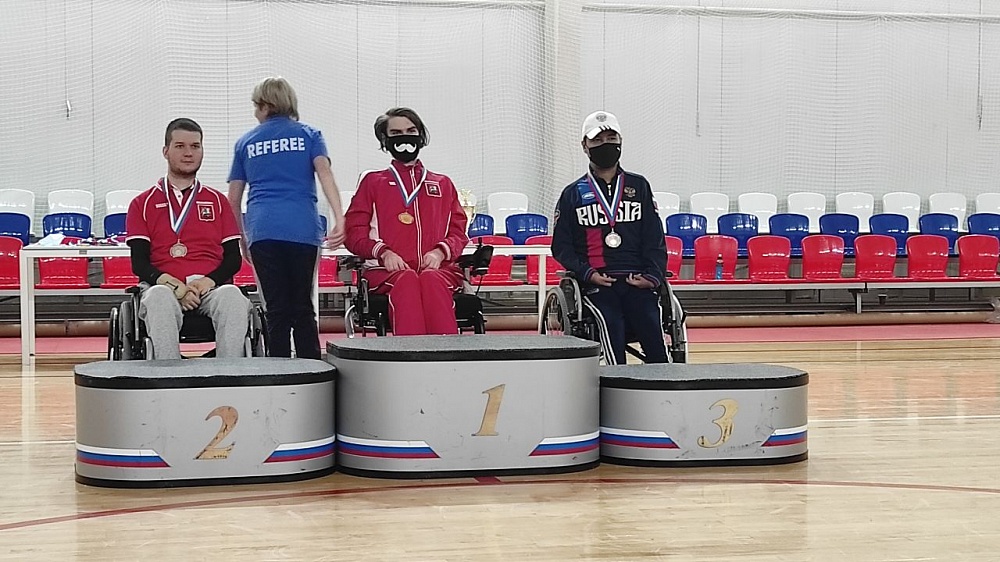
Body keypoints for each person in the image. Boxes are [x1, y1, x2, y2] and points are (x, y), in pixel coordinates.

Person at [227, 77, 346, 359]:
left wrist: (241, 237)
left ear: (264, 105)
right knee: (303, 306)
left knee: (276, 308)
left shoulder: (245, 142)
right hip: (302, 228)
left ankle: (278, 371)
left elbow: (233, 199)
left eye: (256, 106)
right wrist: (339, 217)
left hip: (263, 229)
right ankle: (312, 369)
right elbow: (325, 175)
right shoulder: (310, 135)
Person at [126, 118, 250, 360]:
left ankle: (230, 373)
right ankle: (169, 374)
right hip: (163, 287)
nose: (188, 153)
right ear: (166, 151)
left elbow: (233, 260)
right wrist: (177, 288)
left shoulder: (218, 201)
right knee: (158, 297)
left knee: (233, 297)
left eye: (195, 146)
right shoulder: (142, 203)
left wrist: (205, 283)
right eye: (180, 146)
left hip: (211, 290)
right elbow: (139, 264)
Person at [550, 110, 668, 364]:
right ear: (585, 146)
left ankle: (663, 379)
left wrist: (653, 276)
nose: (605, 144)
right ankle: (618, 378)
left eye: (611, 138)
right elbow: (561, 246)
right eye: (597, 140)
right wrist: (587, 273)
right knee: (610, 321)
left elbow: (655, 238)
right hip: (597, 283)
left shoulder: (639, 186)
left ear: (621, 141)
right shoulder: (573, 193)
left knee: (650, 321)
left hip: (637, 279)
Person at [344, 107, 470, 335]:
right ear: (385, 140)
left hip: (438, 270)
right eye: (396, 133)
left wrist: (439, 252)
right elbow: (353, 234)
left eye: (411, 131)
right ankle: (410, 353)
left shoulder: (442, 184)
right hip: (384, 271)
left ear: (421, 135)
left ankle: (447, 352)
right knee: (407, 280)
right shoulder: (373, 182)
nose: (404, 137)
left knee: (431, 279)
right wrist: (383, 252)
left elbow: (459, 233)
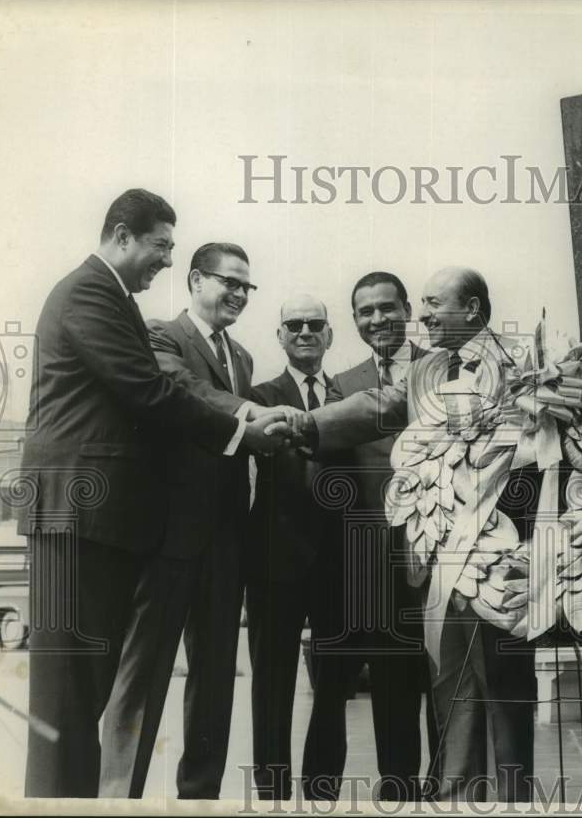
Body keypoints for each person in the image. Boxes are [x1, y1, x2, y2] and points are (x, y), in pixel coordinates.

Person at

**WHAT THE TASK REQUIRES**
Set down the material above exactly as it reads, but not its pictures.

**OUTPUT OF THE TASK**
Body keypoints for each person in the image. Boxes are [x1, y1, x2, y2] and points are (x, y), in pixel coordinates.

Person at [227, 77, 346, 359]:
left wrist: (241, 237)
left ear: (264, 105)
right knee: (303, 306)
left knee: (276, 308)
left shoulder: (245, 142)
right hip: (302, 228)
left ankle: (278, 371)
left elbow: (233, 199)
left eye: (256, 106)
right wrist: (339, 217)
left hip: (263, 229)
right ankle: (312, 369)
right elbow: (325, 175)
right shoulder: (310, 135)
Person at [126, 118, 250, 360]:
left ankle: (230, 373)
right ankle: (169, 374)
right hip: (163, 287)
nose: (188, 153)
right ear: (166, 151)
left elbow: (233, 260)
right wrist: (177, 288)
left shoulder: (218, 201)
right knee: (158, 297)
left knee: (233, 297)
left eye: (195, 146)
right shoulder: (142, 203)
left wrist: (205, 283)
right eye: (180, 146)
left hip: (211, 290)
right elbow: (139, 264)
Person at [550, 110, 668, 364]:
right ear: (585, 146)
left ankle: (663, 379)
left wrist: (653, 276)
nose: (605, 144)
right ankle: (618, 378)
left eye: (611, 138)
right elbow: (561, 246)
right eye: (597, 140)
right wrist: (587, 273)
right knee: (610, 321)
left elbow: (655, 238)
right hip: (597, 283)
left shoulder: (639, 186)
left ear: (621, 141)
right shoulder: (573, 193)
left knee: (650, 321)
left hip: (637, 279)
Person at [344, 107, 470, 335]:
right ear: (385, 140)
left hip: (438, 270)
right eye: (396, 133)
left wrist: (439, 252)
right elbow: (353, 234)
left eye: (411, 131)
right ankle: (410, 353)
left shoulder: (442, 184)
right hip: (384, 271)
left ear: (421, 135)
left ankle: (447, 352)
right knee: (407, 280)
right shoulder: (373, 182)
nose: (404, 137)
left knee: (431, 279)
right wrist: (383, 252)
left elbow: (459, 233)
Body keypoints for each person in the image. Boxes are [x1, y1, x2, y2] and points are (x, y), in pixel coordinates.

Person at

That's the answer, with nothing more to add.